6.01.2006

American poet John Tagliabue passed away yesterday, on Walt Whitman's birthday.

Tagliabue learned much from Whitman, but he took what he learned and went far beyond, into the world and into his own singing world. In fact it would be more accurate to say that he, like Whitman, was inspired by a certain very pure note of spiritual joy.

You would have to go back to the Psalmist for a real comparison. This is not saying too much. Tagliabue's theme was life itself, and all it contains - time, space, suffering, love, joy, beauty & grace, freedom. From the beginning - from his earliest poems from the '40s & '50s - he discovered that in affirmation - in singing a resounding yes to experience - through the artful yes of poetry - his affirmation is doubled, is magnified, redounds on itself, finds its own balance, symmetry and grace. His fellowship is with Blake, Whitman, Keats, Dickinson, Hopkins, Shakespeare, St. Francis, Marianne Moore, & all the Chinese & Japanese poets he knew & loved... (I hope & expect he is with them right now).

He was born in 1923, in Cantu, a northern Italian town near Lake Como. His first language was Italian; he & his mother rejoined his father a few years later in Jersey City, where his father worked as a chauffeur & eventually ran a restaurant. (Tagliabue later attended Columbia, where he was a student of Mark van Doren.)

I point this out in order to emphasize that there was, in this American poet, something very ancient, a kind of spiritual hilarity. From an early age, Tagliabue was always dancing : his first ambition was to be a ballet dancer.

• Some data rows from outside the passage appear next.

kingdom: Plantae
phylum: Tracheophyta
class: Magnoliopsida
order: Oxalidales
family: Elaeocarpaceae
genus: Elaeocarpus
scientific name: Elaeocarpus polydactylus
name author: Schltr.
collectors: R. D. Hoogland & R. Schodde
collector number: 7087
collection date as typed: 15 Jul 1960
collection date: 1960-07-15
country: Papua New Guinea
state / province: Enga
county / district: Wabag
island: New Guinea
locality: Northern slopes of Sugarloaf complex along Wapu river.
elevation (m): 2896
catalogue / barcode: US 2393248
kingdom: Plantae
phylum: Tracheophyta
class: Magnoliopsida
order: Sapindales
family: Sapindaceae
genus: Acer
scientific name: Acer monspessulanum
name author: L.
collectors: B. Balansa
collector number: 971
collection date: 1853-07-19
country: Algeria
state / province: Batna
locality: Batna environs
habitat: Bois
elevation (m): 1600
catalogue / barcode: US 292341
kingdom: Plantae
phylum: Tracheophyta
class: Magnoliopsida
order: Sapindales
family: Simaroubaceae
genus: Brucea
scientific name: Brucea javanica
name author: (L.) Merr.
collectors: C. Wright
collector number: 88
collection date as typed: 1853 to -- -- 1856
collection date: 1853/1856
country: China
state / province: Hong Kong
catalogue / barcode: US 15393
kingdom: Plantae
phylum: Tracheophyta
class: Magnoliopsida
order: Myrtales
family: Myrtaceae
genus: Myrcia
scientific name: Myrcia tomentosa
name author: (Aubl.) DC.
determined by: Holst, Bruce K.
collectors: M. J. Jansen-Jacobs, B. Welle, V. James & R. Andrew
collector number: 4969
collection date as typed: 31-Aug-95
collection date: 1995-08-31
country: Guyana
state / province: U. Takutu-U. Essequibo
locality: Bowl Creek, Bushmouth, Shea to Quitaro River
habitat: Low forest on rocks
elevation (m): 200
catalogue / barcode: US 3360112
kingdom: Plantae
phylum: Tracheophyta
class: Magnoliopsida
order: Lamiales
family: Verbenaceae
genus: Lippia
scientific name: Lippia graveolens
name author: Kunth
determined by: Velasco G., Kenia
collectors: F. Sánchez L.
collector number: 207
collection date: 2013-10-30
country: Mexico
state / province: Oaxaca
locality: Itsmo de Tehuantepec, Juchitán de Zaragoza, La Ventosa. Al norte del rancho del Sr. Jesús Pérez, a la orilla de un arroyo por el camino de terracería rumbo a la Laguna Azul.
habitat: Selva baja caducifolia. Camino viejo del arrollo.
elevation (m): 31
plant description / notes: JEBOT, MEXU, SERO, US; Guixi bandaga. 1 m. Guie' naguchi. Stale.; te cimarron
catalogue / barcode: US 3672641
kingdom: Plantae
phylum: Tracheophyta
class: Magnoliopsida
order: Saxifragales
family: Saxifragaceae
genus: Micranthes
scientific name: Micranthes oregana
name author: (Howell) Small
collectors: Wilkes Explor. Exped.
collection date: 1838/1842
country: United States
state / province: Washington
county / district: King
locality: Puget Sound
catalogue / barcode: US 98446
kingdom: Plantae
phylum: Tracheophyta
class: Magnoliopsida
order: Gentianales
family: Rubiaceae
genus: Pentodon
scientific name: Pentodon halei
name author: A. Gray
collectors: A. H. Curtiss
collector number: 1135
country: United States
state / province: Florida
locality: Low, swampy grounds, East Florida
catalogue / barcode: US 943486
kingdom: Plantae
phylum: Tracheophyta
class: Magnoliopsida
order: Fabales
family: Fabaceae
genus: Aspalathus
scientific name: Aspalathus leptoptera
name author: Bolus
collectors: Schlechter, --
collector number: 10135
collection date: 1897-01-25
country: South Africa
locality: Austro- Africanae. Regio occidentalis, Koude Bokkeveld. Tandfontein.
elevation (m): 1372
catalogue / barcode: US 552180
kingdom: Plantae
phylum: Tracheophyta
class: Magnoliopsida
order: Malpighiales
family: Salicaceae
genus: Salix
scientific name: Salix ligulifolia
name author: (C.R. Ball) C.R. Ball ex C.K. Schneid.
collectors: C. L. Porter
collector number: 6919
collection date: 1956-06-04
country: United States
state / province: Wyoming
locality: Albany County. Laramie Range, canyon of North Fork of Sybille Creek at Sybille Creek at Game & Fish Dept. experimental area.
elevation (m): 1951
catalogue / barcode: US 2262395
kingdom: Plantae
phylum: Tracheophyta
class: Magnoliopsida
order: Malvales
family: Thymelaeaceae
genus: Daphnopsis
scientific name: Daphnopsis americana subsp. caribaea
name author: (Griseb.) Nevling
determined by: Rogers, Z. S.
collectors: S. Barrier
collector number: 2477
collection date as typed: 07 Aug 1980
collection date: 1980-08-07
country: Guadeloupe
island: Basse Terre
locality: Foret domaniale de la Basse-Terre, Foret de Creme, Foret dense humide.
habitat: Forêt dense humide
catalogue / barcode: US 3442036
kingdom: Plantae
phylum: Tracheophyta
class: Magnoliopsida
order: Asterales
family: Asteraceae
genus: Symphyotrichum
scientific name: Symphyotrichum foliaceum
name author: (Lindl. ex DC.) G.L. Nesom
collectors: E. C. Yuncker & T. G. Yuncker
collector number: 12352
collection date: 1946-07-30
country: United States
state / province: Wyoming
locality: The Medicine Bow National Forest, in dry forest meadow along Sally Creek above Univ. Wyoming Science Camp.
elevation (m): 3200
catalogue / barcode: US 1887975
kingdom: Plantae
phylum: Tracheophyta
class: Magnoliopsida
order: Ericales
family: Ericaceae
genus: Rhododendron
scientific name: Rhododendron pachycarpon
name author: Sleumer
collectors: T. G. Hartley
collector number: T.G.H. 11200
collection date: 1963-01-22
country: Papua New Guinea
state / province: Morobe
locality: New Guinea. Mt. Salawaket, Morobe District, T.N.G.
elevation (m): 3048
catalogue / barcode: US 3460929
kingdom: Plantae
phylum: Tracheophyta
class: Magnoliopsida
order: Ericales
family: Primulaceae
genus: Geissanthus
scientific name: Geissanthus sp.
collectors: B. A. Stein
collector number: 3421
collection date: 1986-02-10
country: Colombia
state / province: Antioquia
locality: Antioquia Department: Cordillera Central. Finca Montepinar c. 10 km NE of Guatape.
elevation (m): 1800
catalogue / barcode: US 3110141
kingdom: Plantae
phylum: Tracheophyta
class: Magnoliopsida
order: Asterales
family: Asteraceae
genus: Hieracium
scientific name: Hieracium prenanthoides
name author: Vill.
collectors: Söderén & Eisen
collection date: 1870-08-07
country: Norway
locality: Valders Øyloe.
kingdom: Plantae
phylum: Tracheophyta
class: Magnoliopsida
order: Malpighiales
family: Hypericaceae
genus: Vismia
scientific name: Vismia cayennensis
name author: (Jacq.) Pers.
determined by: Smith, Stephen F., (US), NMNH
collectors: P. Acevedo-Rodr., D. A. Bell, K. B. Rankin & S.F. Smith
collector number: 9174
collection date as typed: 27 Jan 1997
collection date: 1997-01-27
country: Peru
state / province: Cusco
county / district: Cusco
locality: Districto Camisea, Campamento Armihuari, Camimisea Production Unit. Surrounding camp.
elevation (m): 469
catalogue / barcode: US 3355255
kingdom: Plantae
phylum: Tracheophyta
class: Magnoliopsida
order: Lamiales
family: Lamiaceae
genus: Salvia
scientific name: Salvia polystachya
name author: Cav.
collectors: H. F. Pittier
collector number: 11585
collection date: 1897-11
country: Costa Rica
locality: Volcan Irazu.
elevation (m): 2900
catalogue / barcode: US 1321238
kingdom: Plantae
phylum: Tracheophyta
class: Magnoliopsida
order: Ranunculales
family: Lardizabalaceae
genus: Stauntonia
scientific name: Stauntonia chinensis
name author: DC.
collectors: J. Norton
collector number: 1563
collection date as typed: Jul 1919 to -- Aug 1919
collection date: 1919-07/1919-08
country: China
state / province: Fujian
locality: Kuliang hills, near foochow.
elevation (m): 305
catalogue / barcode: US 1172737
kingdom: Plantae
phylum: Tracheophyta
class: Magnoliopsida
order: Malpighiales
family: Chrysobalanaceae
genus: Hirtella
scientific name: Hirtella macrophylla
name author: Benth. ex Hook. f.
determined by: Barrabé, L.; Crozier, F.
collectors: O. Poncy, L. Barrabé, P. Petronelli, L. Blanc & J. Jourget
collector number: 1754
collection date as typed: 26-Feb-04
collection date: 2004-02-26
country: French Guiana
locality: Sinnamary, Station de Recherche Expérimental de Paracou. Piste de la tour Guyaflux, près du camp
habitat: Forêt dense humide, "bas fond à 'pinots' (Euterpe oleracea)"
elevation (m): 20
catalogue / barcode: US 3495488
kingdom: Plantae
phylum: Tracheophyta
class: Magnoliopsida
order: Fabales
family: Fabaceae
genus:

I remember him in his late 60s, prancing around the room to some Indian ragas with his delighted grandchildren. Tagliabue most likely would have felt right at home with those serene, smiling people who emerge from the Etruscan sculpture of his native region. The sweet hilarity & refined exhaltation of his poems is infectious - that is their purpose. He was devoted every day of his life to praise.

In a land obsessed with physical sports (his cousin Paul, by the way, was commissioner of the NFL), this spiritual athlete, with his Italo-Chaplinesque quirks & laughter - with his daily devotion to poetry, meditation & correspondence - was the best of all.